MIT researchers used a new machine learning model they said was able to screen more than 100 million molecules in only three days.
The AI was used to target the problem of drug resistance, in which bacteria can no longer be treated by existing antibiotics.
The use of AI in drug discovery is already well-established, but researchers at MIT said their new machine-learning model was significantly more accurate.
‘In silico’ tests
Such models are used to carry out “in silico” drug screening, which promises to significantly reduce the cost of finding new medicines.

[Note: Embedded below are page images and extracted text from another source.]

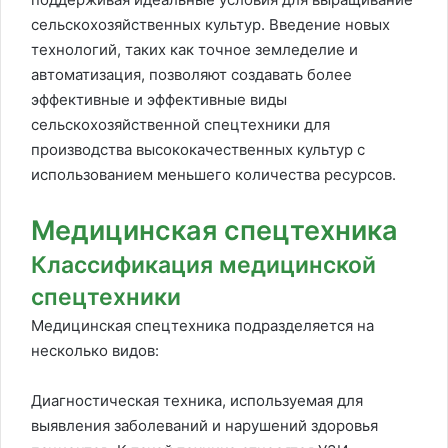
сельскохозяйственных культур. Введение новых
технологий, таких как точное земледелие и
автоматизация, позволяют создавать более
эффективные и эффективные виды
сельскохозяйственной спецтехники для
производства высококачественных культур с
использованием меньшего количества ресурсов.
Медицинская спецтехника
Классификация медицинской
спецтехники
Медицинская спецтехника подразделяется на
несколько видов:
Диагностическая техника, используемая для
выявления заболеваний и нарушений здоровья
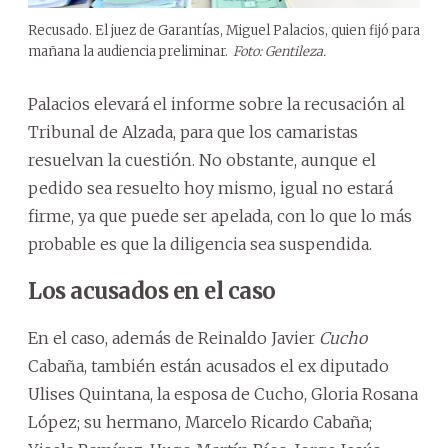
Recusado. El juez de Garantías, Miguel Palacios, quien fijó para
mañana la audiencia preliminar.
Foto: Gentileza.
Palacios elevará el informe sobre la recusación al
Tribunal de Alzada, para que los camaristas
resuelvan la cuestión. No obstante, aunque el
pedido sea resuelto hoy mismo, igual no estará
firme, ya que puede ser apelada, con lo que lo más
probable es que la diligencia sea suspendida.
Los acusados en el caso
En el caso, además de Reinaldo Javier
Cucho
Cabaña, también están acusados el ex diputado
Ulises Quintana, la esposa de Cucho, Gloria Rosana
López; su hermano, Marcelo Ricardo Cabaña;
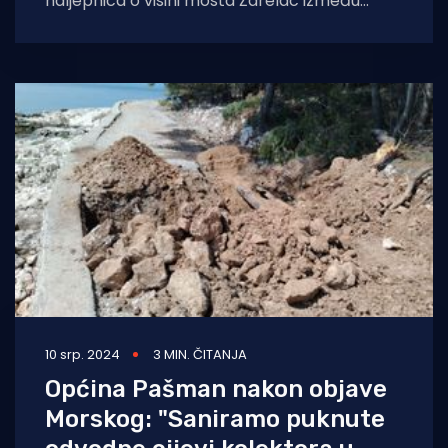
naljepnica o visini mosta Ždrelac između
otoka Pašmana i Ugljana, a i jasni znakovi
10 srp. 2024
3 MIN. ČITANJA
Općina Pašman nakon objave
Morskog: "Saniramo puknute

Testing costs have until now posed a barrier to finding new antibiotics that can tackle resistant bacteria.
In this case, researchers trained their machine learning model on about 2,500 molecules, giving it the ability to pinpoint certain traits, such as low toxicity and the ability to kill E. coli.
The model then scanned a library of about 6,000 compounds, and picked one out that it predicted to have strong antibacterial activity and which had a chemical structure different from any existing antibiotics.
The molecule had previously only been investigated for use with diabetes sufferers, but researchers found it was able to kill many bacteria resistant to other known treatments.
In tests on mice, for instance, it cleared infections of A. baumannii, a bacterium resistant to all known antibiotics.
MIT’s team also used the AI to screen more than 100 million molecules from another database of about 1.5 billion compounds, a process that took only three days and identified 23 other candidates for new antibiotics.
They are carrying out further tests on eight of the molecules that appeared particularly promising.
“We wanted to develop a platform that would allow us to harness the power of artificial intelligence to usher in a new age of antibiotic drug discovery,” said researcher James Collins of MIT’s Institute for Medical Engineering and Science (IMES) and Department of Biological Engineering, and one of the senior authors of the study.
“Our approach revealed this amazing molecule which is arguably one of the more powerful antibiotics that has been discovered.”
Regina Barzilay, of MIT’s Computer Science and Artificial Intelligence Laboratory (CSAIL), the study’s other senior author, said the model was capable of exploring “large chemical spaces” that can be “prohibitively expensive” for conventional experimental approaches.